她敞开门,脸上挂着做好准备打一架的表情。
“你从哪里弄来的报纸?”
她裹紧了身上的开襟毛衣,“我告诉过你,在门厅里拿的。”
“为什么布里斯托尔的免费报纸会出现在这里?而且早已经过期了。”
她耸耸肩,眼神冷漠,“我怎么知道?”
是她搞的鬼吗?她是我回到这里之后遇到的各种怪事的幕后黑手吗?“你是谁?”
她那张平时笑容满面的脸扭曲着,以至于看起来像是变了个人,“我是谁并不重要,但我知道你是谁,你是强奸犯的女儿。”
“你……你怎么知道?”
“人人都知道。”
“他是无辜的。

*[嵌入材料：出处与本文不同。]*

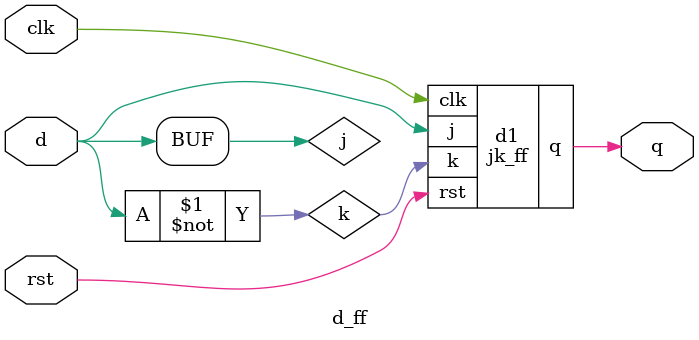
<source format=v>
module jk_ff (
    input j, k, clk, rst,
    output reg q
);

always @(posedge clk or posedge rst) begin
    if (rst)
        q <= 1'b0;
    else begin
        case ({j, k})
            2'b00: q <= q;
            2'b01: q <= 1'b0;
            2'b10: q <= 1'b1;
            2'b11: q <= ~q;
        endcase
    end
end

endmodule

module d_ff(
input d,clk,rst,
output q);
assign j=d;
assign k=~d;
jk_ff d1(
.j(j),
.k(k),
.clk(clk),
.rst(rst),
.q(q));
endmodule


</source>
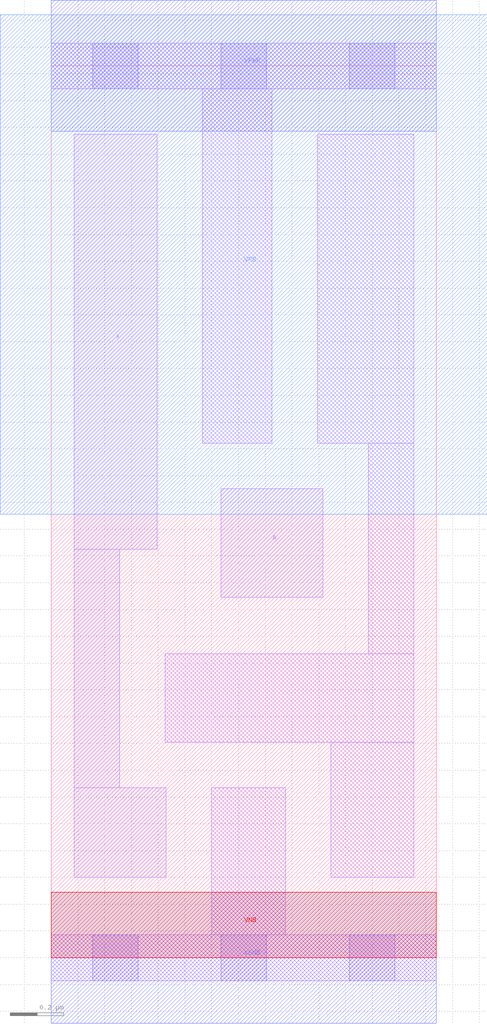
<source format=lef>
# Copyright 2020 The SkyWater PDK Authors
#
# Licensed under the Apache License, Version 2.0 (the "License");
# you may not use this file except in compliance with the License.
# You may obtain a copy of the License at
#
#     https://www.apache.org/licenses/LICENSE-2.0
#
# Unless required by applicable law or agreed to in writing, software
# distributed under the License is distributed on an "AS IS" BASIS,
# WITHOUT WARRANTIES OR CONDITIONS OF ANY KIND, either express or implied.
# See the License for the specific language governing permissions and
# limitations under the License.
#
# SPDX-License-Identifier: Apache-2.0

VERSION 5.7 ;
  NOWIREEXTENSIONATPIN ON ;
  DIVIDERCHAR "/" ;
  BUSBITCHARS "[]" ;
MACRO sky130_fd_sc_lp__clkbuf_1
  CLASS CORE ;
  FOREIGN sky130_fd_sc_lp__clkbuf_1 ;
  ORIGIN  0.000000  0.000000 ;
  SIZE  1.440000 BY  3.330000 ;
  SYMMETRY X Y R90 ;
  SITE unit ;
  PIN A
    ANTENNAGATEAREA  0.252000 ;
    DIRECTION INPUT ;
    USE SIGNAL ;
    PORT
      LAYER li1 ;
        RECT 0.635000 1.345000 1.015000 1.750000 ;
    END
  END A
  PIN X
    ANTENNADIFFAREA  0.445200 ;
    DIRECTION OUTPUT ;
    USE SIGNAL ;
    PORT
      LAYER li1 ;
        RECT 0.085000 0.300000 0.430000 0.635000 ;
        RECT 0.085000 0.635000 0.255000 1.525000 ;
        RECT 0.085000 1.525000 0.395000 3.075000 ;
    END
  END X
  PIN VGND
    DIRECTION INOUT ;
    USE GROUND ;
    PORT
      LAYER met1 ;
        RECT 0.000000 -0.245000 1.440000 0.245000 ;
    END
  END VGND
  PIN VNB
    DIRECTION INOUT ;
    USE GROUND ;
    PORT
      LAYER pwell ;
        RECT 0.000000 0.000000 1.440000 0.245000 ;
    END
  END VNB
  PIN VPB
    DIRECTION INOUT ;
    USE POWER ;
    PORT
      LAYER nwell ;
        RECT -0.190000 1.655000 1.630000 3.520000 ;
    END
  END VPB
  PIN VPWR
    DIRECTION INOUT ;
    USE POWER ;
    PORT
      LAYER met1 ;
        RECT 0.000000 3.085000 1.440000 3.575000 ;
    END
  END VPWR
  OBS
    LAYER li1 ;
      RECT 0.000000 -0.085000 1.440000 0.085000 ;
      RECT 0.000000  3.245000 1.440000 3.415000 ;
      RECT 0.425000  0.805000 1.355000 1.135000 ;
      RECT 0.565000  1.920000 0.825000 3.245000 ;
      RECT 0.600000  0.085000 0.875000 0.635000 ;
      RECT 0.995000  1.920000 1.355000 3.075000 ;
      RECT 1.045000  0.300000 1.355000 0.805000 ;
      RECT 1.185000  1.135000 1.355000 1.920000 ;
    LAYER mcon ;
      RECT 0.155000 -0.085000 0.325000 0.085000 ;
      RECT 0.155000  3.245000 0.325000 3.415000 ;
      RECT 0.635000 -0.085000 0.805000 0.085000 ;
      RECT 0.635000  3.245000 0.805000 3.415000 ;
      RECT 1.115000 -0.085000 1.285000 0.085000 ;
      RECT 1.115000  3.245000 1.285000 3.415000 ;
  END
END sky130_fd_sc_lp__clkbuf_1
END LIBRARY

</source>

”
“他们都这么说,”她啐了一口,“但我了解你父亲这种男人,他们认为自己可以逃脱罪责,现在又在假装中风,试图逃脱审判,这个人渣。”
她的话好像拳头打在我的脸上。“你什么都不知道。”
“错了,我什么都知道,我知道你这个人很奇怪,整天看上去就像被人跟踪了一样,鬼鬼祟祟,像个贩毒的,”她冷笑道,“经常有男人来找你,还有楼梯上的那个女孩,躲躲藏藏,似乎想要打探什么。反正非常不对劲。”
她在说什么?什么女孩?她说的是你吗?“所以你就去翻我的垃圾桶?想找到我干坏事的证据,比如毒品?”
“我不需要找什么证据,昨天我在报摊上听一个男人说,有个强奸犯的女儿和我住在同一座房子里,报纸就是他给我的,他想让我看看你父亲有多么恶心。”
我的血变凉了。“他是谁?”
“他没告诉我他叫什么,高个子,黑头发,和你年龄差不多,好了,你可以走了,别来烦我。”她瞪了我一眼,当着我的面摔上了门。
她说的可能是莱昂。
或者丹尼尔。
我垂头丧气地回到二楼,手里还拿着那份报纸。我又给自己倒了一杯酒,瘫坐在沙发上。
谁会恶毒到如此地步,竟然把消息透露给简,利用她来刺激我?
报纸上的文章很短,甚至不到五百字,但提到了所有的关键信息:我的父亲,“曾在西南部乡村地区拥有一处旅馆”,被控多年前犯有强奸罪,审判开庭前,被告出现严重中风症状。丹尼尔一定早就知情,他说为我父亲感到遗憾时,我以为他指的是他的病,我真是太天真了,他是个记者,当然很容易了解到我父亲被告上法庭的消息。
去年,有个年轻女人匿名联系了警察,声称我父亲痴迷于她,在她二十岁的时候跟踪和强奸了她,那时你失踪还不到一年,这个女人的证言促使其他人也出来指控我父亲,他承认和这些女人发生过性关系,但表示她们都是自愿的。我母亲相信他,我也很想相信他,索芙,然而难以做到,因为那些女人为什么要说谎呢?
天开始黑了,客厅冷得像冰窖,我觉得鼻尖凉飕飕的,就往火里添了木柴,寂静的室内回荡着木柴燃烧爆裂的噼啪声,室外也安静得古怪,没有汽车声,也没有飞机的轰鸣,我打开一盏灯,走到飘窗旁边,丹尼尔说他尽量在三点钟之前过来,然而现在依旧没有他的踪影,马路上空荡荡的,大团的灰色云朵像皱眉那样挤在一起。